We can attack this thorny question in many ways. But let’s set the scene by suggesting that, in concept, BI isn’t really about technology, at least not conceptually. “Business Intelligence” is a lousy term admittedly, because it is not exactly self-defining; pretty much everyone would agree that Business Intelligence is about getting and analyzing information about an organization’s operation in order to manage it better and possibly improve its processes.
As such, business intelligence has been a business activity ever since the snake established his famous apple franchise in the Garden of Eden. The first real BI systems were accounting systems, which analyzed the movement and deployment of cash. Later came the cash to order systems, manufacturing systems, and stock management systems.

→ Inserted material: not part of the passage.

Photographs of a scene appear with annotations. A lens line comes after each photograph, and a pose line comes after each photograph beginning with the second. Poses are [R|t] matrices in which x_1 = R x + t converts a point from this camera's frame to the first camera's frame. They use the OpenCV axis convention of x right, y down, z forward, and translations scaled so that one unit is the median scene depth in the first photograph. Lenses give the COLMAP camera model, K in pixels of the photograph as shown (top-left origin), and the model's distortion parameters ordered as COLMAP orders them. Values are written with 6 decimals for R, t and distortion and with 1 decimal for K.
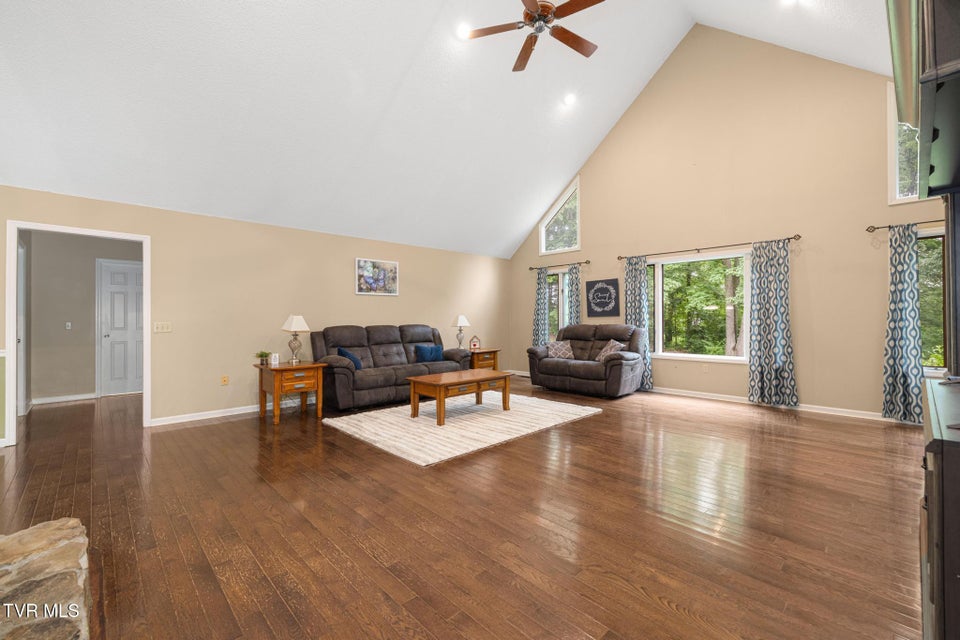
lens RADIAL K [[407.0, 0, 481.4], [0, 407.0, 316.9], [0, 0, 1]] dist [0.002364, 0.000361]
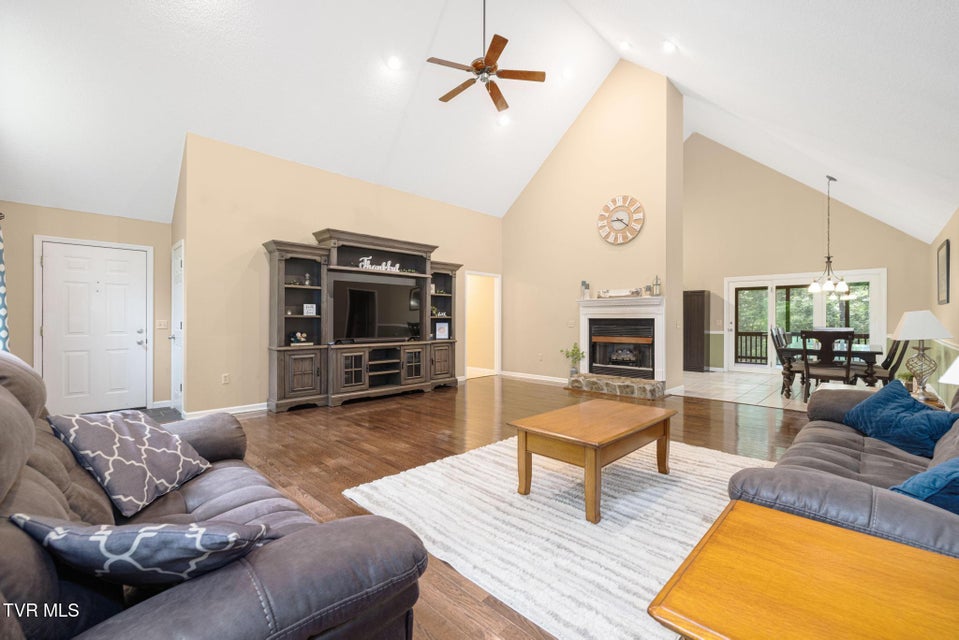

These were not BI systems per se, of course, they were transactional systems, but none of them could work without a reporting function of some kind being part of what they did. You could say that that was the age of silo applications, which had BI built-in as best it could be.
The Fundamental Data Flow
BI was truly born when companies began building data warehouses with the very definite goal of handling a whole series of reporting requests in a centralized manner. Reporting software, typified by the likes of Crystal Reports, became a user self-service phenomenon, to some degree. And there followed OLAP software, and data mining software, and data visualization software, and dashboards, and so forth. God was in his heaven and all was right with the world.
The common delusion was that a kind of data flow could be established which would feed the wildest ambitions of anyone within the organization that wanted to analyze data. I’ve depicted it in the illustration below.

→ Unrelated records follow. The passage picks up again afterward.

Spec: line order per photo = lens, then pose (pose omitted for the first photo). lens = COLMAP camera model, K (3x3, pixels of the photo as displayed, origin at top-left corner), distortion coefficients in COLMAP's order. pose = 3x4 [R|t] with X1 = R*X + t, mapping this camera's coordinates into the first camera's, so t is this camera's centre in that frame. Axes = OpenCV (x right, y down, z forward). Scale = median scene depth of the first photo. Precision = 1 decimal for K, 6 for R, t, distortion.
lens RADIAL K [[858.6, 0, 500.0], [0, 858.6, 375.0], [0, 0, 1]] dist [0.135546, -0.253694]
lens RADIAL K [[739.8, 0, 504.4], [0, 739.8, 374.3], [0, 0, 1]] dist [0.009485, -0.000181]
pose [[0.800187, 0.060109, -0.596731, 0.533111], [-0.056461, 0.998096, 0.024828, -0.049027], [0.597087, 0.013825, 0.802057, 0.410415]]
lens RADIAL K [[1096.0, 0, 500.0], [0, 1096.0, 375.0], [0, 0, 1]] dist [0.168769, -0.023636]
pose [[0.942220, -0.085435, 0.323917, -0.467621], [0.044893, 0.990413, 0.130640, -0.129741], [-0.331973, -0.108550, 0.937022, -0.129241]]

I could have made the central part of this diagram a lot more complex by including MDM, EII, and other processes and data stores that are sometimes found there. However, what I’d like to draw attention to is the right-hand end of this data flow, which depicts the plethora of user tools available to manipulate data in one way or another. As far as I know there is nothing much wrong with any of these tools. They all have their uses and they will all function admirably if you can just deliver the right data to them. The problem lies in the data delivery.
At the other end of diagram we depict the self-evident fact that data exists only because it is created and maintained in some operational systems somewhere. In general, such data is the data that the BI tools need to get at, and all we have to do is move it to the right place in the right way on a timely basis to feed the BI tools. Sadly, the obstacles to this are formidable. Let’s list them.
- The data is dirty (to some degree).
- Operational systems don’t agree on the definition of some data entities.
- Operational systems are always changing and hence they change data definitions sometimes.
- New operational systems are added regularly.
- Semi-structured data (content, etc.) is rarely well defined and it features in many systems.
- There are multiple data warehouses, even multiple MDM repositories.
- There are guerilla systems (built at departmental levels or lower using MS access or even MS Excel) which often contain important data.
- There are external systems where we can’t necessarily get at decent metadata definitions and which also keep changing.
- The whole data preparation process often takes far too long. Indeed some data (for streaming systems) needs to be captured before it is written to a database.
- The amount of data just keeps on growing.
- The demand for data by users seems to increase all the time.
That’s probably not the full inventory of obstacles, but it will do for the moment. It would be very pleasant if, by magic, we could conjure up a “piece in the middle” between operational systems and BI tools which just worked perfectly; cleaned the data and presented it to whoever wanted it, where it was wanted, in a timely manner. But even if we could construct such a modern-day-marvel we would have to introduce some truly onerous procedures in order to keep it working. Every time a new application was introduced or an application was changed, we would have to prevent it from running until we had captured everything we needed (API changes, metadata changes) for our miracle data management system, so that it would not degrade. And that simply isn’t feasible.
Set aside whether it’s possible to even build such a data integration system, the sorry truth is that we wouldn’t be able to keep it current. There are too many changes taking place; far too many applications and far too many groups of users and developers doing their own thing for it to be practical. And that means that we shouldn’t try to aim for such a universal system at all, we should simply try to do what works and what is maintainable. In this situation, perfection is the enemy of the practical, and practical is what matters.
I’m not trying to pour cold water on data integration here or any aspect of it. Data integration is of the utmost importance. There are unavoidable facts:
- Data needs to be cleaned.
- Data needs to be integrated (in many situations for many reasons).
- Metadata needs to be exposed and made available wherever possible.
- Metadata conflicts need to be reconciled for the sake of data integration.
- Data transformations need to be carried for the sake of data integration.
- Data needs to be transported in a timely manner for some applications.
- Applications change. New applications appear.
What I don’t subscribe to is the idea that a large MDM project will deliver anything more maintainable than a pragmatic series of data integration projects that are aimed at specific targets. Indeed, from what I’ve seen, it is likely to deliver far less.
The Bottom Line
In reality, it’s not that BI is too hard for us, it’s that data integration is difficult, very difficult. But most of all, the “universal” solution that is implicitly promised by some MDM initiatives is simply a mirage. That’s the bit that’s too hard for us.